Sehr geehrte Frau Präsidentin! Sehr geehrte Damen und Herren! Wer aus seiner Heimat vor Krieg, Bürgerkrieg und Verfolgung fliehen muss, hat einen Anspruch auf Schutz und Unterstützung. Die aktuelle Situation macht es erforderlich, dass die Voraussetzungen dafür zu schaffen sind, dass die Herausforderung steigender Flüchtlingszahlen künftig praktisch gemeistert werden kann.
Es ist vor allem das Verdienst der Handelnden vor Ort, dass die Aufnahme bei uns im Land dank umfangreicher Anstrengungen gut gelingt. Die Kommunen stehen vor großen, besonders vor großen logistischen Herausforderungen. Entscheidungen müssen so vorbereitet und getroffen werden, dass Lasten gerecht verteilt werden und die breite Akzeptanz unter den Menschen nicht verloren geht.
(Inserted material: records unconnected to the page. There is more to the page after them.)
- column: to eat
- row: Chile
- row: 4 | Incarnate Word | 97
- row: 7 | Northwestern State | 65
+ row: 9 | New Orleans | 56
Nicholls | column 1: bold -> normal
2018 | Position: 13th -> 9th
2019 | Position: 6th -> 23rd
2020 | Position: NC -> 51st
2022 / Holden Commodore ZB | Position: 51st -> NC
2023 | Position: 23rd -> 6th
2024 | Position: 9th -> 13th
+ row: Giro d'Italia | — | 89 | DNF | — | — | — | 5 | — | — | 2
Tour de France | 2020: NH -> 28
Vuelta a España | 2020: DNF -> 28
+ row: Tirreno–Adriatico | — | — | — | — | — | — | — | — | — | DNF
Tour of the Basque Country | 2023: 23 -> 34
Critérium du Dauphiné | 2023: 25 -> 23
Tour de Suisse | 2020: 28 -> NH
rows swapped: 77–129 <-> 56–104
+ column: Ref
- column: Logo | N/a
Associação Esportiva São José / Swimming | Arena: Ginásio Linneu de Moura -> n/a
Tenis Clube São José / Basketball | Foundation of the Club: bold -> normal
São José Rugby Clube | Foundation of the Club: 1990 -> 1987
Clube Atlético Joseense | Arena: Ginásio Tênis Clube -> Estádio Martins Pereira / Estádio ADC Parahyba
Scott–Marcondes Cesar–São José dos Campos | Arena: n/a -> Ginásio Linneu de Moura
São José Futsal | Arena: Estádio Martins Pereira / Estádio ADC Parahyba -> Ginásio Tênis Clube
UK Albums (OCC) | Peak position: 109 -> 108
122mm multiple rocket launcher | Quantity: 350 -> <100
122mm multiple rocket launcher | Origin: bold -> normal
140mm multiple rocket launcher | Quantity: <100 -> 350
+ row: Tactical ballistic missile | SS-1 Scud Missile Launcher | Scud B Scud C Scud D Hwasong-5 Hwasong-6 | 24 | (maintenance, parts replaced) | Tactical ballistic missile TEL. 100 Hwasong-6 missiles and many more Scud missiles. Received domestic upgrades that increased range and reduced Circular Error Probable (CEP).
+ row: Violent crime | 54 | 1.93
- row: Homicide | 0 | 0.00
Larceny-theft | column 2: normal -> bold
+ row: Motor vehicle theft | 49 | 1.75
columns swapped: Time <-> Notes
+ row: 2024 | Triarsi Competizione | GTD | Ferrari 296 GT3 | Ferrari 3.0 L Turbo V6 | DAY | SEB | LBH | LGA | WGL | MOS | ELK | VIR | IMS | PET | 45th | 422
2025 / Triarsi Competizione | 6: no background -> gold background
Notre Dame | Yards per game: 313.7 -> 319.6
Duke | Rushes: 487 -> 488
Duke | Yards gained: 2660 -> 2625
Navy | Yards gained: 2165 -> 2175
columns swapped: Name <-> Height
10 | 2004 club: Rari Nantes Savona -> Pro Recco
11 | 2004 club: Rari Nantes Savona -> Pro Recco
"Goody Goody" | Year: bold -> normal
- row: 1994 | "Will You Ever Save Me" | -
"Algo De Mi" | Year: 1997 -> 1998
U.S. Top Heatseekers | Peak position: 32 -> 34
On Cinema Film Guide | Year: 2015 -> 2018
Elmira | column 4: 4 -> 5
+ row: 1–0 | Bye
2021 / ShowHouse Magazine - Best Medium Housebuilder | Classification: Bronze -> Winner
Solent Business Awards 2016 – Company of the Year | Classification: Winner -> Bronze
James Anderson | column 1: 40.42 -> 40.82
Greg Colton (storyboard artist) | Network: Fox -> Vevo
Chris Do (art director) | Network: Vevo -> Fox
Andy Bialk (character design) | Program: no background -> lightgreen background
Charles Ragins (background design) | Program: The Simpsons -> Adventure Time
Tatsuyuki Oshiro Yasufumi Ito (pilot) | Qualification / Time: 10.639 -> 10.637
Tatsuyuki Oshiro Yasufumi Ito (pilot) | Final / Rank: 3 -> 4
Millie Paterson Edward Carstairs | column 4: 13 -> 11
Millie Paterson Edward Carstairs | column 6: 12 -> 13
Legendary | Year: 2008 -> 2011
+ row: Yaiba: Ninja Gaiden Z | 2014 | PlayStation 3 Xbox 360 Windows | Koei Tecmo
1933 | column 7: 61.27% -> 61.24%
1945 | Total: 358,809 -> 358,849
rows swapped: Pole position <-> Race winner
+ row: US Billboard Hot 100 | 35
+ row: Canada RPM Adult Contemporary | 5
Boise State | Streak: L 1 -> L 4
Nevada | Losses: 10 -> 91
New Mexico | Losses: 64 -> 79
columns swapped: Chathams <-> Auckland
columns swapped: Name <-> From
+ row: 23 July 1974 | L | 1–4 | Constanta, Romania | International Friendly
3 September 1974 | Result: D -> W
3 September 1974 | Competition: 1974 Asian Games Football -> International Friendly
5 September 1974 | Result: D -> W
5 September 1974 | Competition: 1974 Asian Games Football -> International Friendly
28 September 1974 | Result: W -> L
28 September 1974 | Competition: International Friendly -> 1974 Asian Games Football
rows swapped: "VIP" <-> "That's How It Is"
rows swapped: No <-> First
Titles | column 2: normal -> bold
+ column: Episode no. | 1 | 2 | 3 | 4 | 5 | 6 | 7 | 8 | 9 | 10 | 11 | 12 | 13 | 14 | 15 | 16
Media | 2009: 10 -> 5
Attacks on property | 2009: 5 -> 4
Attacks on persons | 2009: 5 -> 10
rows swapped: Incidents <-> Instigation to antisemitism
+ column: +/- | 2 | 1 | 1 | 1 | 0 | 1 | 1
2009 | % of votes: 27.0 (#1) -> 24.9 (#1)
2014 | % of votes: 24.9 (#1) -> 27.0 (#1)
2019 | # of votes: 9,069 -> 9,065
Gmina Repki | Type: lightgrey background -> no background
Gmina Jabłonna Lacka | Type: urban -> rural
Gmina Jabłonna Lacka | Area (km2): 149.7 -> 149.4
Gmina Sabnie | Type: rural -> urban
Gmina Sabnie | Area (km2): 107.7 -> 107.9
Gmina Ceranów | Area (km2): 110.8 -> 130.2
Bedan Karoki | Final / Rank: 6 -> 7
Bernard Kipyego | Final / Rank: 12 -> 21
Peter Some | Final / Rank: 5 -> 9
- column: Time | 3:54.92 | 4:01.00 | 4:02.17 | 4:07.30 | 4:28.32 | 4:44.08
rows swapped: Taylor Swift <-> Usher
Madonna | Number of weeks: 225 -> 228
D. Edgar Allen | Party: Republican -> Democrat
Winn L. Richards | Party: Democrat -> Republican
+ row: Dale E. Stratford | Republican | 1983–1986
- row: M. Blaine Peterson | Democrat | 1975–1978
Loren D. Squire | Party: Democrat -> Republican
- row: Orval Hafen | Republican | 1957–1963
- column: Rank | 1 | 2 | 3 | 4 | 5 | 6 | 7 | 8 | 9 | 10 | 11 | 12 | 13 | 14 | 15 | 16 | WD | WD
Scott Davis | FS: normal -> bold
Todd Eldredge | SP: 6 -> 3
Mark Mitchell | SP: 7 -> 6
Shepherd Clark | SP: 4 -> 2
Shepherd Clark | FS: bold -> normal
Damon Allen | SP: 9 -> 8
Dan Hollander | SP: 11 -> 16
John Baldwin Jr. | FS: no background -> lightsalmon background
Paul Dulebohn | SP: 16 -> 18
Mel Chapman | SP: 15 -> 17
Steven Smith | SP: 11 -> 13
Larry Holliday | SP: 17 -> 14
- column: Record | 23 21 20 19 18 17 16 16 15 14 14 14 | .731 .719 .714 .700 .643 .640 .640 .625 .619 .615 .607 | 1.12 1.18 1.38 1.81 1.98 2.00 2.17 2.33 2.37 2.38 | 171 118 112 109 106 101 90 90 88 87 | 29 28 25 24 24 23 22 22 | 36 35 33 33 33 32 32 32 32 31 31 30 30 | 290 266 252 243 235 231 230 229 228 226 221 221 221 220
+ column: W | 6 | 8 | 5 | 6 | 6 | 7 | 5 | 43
Sehr geehrte Kolleginnen und Kollegen, die Bundesrepublik Deutschland wird stark gefordert, doch die Bundesrepublik ist nicht überfordert. Gefordert ist aber die Europäische Union. Es bedarf einer besseren Abstimmung bei der Aufnahme von Flüchtlingen zwischen allen
Mitgliedsstaaten. Wenn sich Europa als Wertegemeinschaft begreift, muss dies auch bei der Aufnahme und bei dem Schutz von Flüchtlingen gelten.
Seit dem 1. Januar 2014 ist die Dublin-III-Verordnung des Rates der Europäischen Union anzuwenden. Sie regelt die Kriterien und Verfahren zur Bestimmung des Staates, der für die Prüfung eines Antrages auf internationalen Schutz zuständig ist. Grundsätzlich gilt, dass jeder Asylantrag, der im Dublin-Raum durch Drittstaatsangehörige gestellt wird, in nur einem dieser Staaten inhaltlich geprüft wird. Ist dieser Staat festgestellt und stimmt einer Rücküberstellung zu, muss der Asylbewerber dort sein Asylverfahren durchlaufen.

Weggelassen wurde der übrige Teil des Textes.